1. A method for cleaning and recycling a polytetrafluoroethylene reaction kettle, which is characterized by comprising the following steps:

(1) firstly, collecting a polluted polytetrafluoroethylene reaction kettle, soaking the polluted polytetrafluoroethylene reaction kettle in 10% ethyl acetate solution for 1-3 hours, repeatedly brushing the inner wall and the outer wall of the reaction kettle for 1-3 times, and then washing the reaction kettle with tap water; then transferring the reaction kettle to an ultrasonic machine filled with organic acid and polyethylene glycol-400 mixed solution for ultrasonic cleaning for 0.5-3 h; then, the mixed liquid of the organic acid and the polyethylene glycol-400 in the ultrasonic machine is changed into deionized water, and the ultrasonic cleaning is continued for 2 to 4 times, and each time lasts for 0.5 to 1 hour;

(2) taking out the polytetrafluoroethylene reaction kettle cleaned in the step (1), pouring 1-8% hydrofluoric acid solution with the volume of about two thirds of the inner liner of the reaction kettle into the reaction kettle, adding sodium hexametaphosphate, performing ultrasonic dispersion for 10-30min, sealing, mounting the outer liner of the reaction kettle, and heating in an oven; washing the inner liner of the polytetrafluoroethylene reaction kettle with deionized water for 2-5 times, and transferring the inner liner into an ultrasonic machine filled with deionized water for ultrasonic treatment for 2-3 times, wherein each time lasts for 0.5 h;

(3) taking out the polytetrafluoroethylene reaction kettle cleaned in the step (2), pouring the polytetrafluoroethylene reaction kettle into a mixed solution of urea and sodium borohydride with about two thirds of the volume of the inner lining of the reaction kettle, and then placing the reaction kettle under a xenon lamp light source for illumination reduction for 1-6 h; then washing the inner liner of the polytetrafluoroethylene reaction kettle with deionized water for 2-5 times, transferring the inner liner into an ultrasonic machine filled with deionized water for ultrasonic treatment for 2-3 times, each time for 0.5h, finally placing the polytetrafluoroethylene reaction kettle in a drying oven at 50-60 ℃ for drying, and storing the polytetrafluoroethylene reaction kettle in a cool and dry place for later use.

2. The treatment method according to claim 1, wherein the organic acid in step (1) is one or more of citric acid, organic phosphonic acid, ethylene diamine tetraacetic acid, formic acid, sulfamic acid and oxalic acid, and the organic phosphonic acid is one of hydroxyethylidene diphosphonic acid, amino trimethylphosphinic acid and ethylene diamine tetra methylphosphinic acid.
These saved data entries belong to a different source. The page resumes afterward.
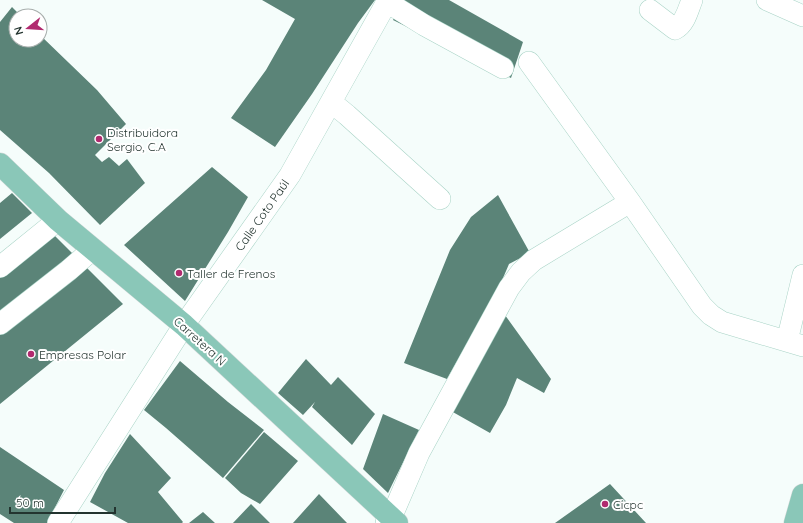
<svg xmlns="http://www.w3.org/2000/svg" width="803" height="523" font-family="Quicksand,sans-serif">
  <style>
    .building { fill: #5b8478 }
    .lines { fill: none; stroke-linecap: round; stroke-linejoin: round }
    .minor-casing { stroke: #a8d3c6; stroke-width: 22 }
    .major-casing { stroke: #d7dada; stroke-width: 23 }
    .minor { stroke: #fff; stroke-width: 21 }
    .major { stroke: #8ac7b8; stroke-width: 22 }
    .poi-dot { fill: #b12a6f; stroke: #fff; stroke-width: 1.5 }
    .labels { text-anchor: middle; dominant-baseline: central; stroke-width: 4; stroke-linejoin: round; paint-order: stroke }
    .poi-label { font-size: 12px; fill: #23342f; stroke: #fff; text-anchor: start }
    .street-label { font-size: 12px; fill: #23342f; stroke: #fff }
  </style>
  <rect width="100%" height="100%" fill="#f5fdfb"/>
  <path class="building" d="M 262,0 L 375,0 L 358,23 L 312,94 L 275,147 L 231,118 L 266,70 L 295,19 Z
    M 405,0 L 449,0 L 523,42 L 511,78 L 393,20 Z
    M 12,7 L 21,16 L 16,16 L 16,40 L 40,40 L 40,35 L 97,90 L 126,124 L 95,155 L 102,162 L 109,157 L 119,166 L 127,159 L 145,183 L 100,225 L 49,173 L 0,130 L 0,22 Z
    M 212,167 L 248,197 L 228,232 L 185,301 L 124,245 Z
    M 12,193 L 32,213 L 0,239 L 0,203 Z
    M 498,195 L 530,253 L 509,264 L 500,285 L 447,379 L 404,363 L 450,250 L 471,217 Z
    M 50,231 L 123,304 L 0,404 L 0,271 Z
    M 502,311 L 551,379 L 544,393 L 517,378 L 506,405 L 490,433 L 451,411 Z
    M 306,359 L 331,385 L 338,377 L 375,414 L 352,445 L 312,407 L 315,402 L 303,415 L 278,393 Z
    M 180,361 L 228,402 L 264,430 L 223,478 L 166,428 L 144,410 Z
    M 383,414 L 419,430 L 388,493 L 363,469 Z
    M 264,432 L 298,461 L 260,504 L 241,493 L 225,478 Z
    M 130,434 L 171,478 L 158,492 L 183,522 L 182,523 L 128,523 L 90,502 L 105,473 Z
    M 0,447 L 64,490 L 47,523 L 14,523 L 0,514 Z
    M 610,484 L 646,523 L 555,523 Z
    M 319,494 L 347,523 L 293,523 Z
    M 251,504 L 270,523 L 233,523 Z
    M 203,512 L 215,523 L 189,523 Z"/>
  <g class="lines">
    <g class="minor-casing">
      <path id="minor" d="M 767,0 L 803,16
        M 387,2 L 424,25 L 503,68
        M 650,10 L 675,29 C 685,24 688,10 692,0
        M 529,62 L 630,202 L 702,306 L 711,315 L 722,322 L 803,346
        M 331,102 L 347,115 L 440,199
        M 0,267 L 58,220
        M 0,324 L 69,270 L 93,249
        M 787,341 L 803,275
        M 58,523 L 184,325 L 290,175 L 388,0
        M 386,523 L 391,518 L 419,453 L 509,288 L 521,272 L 534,260 L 630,202"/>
    </g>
    <g class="major-casing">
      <path id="major" d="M 0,164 L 58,220 L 184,325 L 397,523
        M 795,523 L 803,495"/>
    </g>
    <use href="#minor" class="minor"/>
    <use href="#major" class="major"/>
  </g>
  <g class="poi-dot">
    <circle cx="99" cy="139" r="4"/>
    <circle cx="179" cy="273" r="4"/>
    <circle cx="31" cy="354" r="4"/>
    <circle cx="605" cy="504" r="4"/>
  </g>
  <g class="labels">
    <g class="poi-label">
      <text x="107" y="132">Distribuidora<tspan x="107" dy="14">Sergio, C.A</tspan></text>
      <text x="187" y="273">Taller de Frenos</text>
      <text x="39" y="354">Empresas Polar</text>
      <text x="613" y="504">Cicpc</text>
    </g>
    <g class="street-label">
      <text transform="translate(262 215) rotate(-55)">Calle Coto Paúl</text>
      <text transform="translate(200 341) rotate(42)">Carretera N</text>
    </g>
  </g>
  <g transform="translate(28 28) rotate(253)"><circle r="19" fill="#ffffff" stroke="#a7aeac"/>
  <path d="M0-3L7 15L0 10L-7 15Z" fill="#b12a6f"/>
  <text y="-6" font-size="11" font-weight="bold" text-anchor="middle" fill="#23342f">N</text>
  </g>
  <path d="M10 507v6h105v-6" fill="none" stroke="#23342f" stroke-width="2"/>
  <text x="16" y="507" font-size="12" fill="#23342f" stroke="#ffffff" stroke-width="3" paint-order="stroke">50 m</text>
</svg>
3. The treatment method according to claim 1, wherein the volume ratio (10-20) of the organic acid to the polyethylene glycol-400 in the step (1) is 1, and the mass fraction of the mixed solution of the organic acid and the polyethylene glycol-400 is 5-15%.

4. The method according to claim 1, wherein the mass-to-volume ratio of sodium hexametaphosphate to hydrofluoric acid solution in step (2) is (0.1-0.5) g (50-100) mL.

5. The process according to claim 1, characterized in that the ultrasound of step (1) or of step (2) or of step (3) is a washing carried out at a temperature range of 55-80 ℃ and a frequency of 80-120 kHz.

6. The treatment method as claimed in claim 1, wherein the heating in step (2) is performed at 160 ℃ for 3-6 h.

7. The treatment method as claimed in claim 1, wherein the concentration of the mixed solution of urea and sodium borohydride in the step (3) is (5-50) g/L, and the mass ratio of urea to sodium borohydride is (1-49) to (4-49).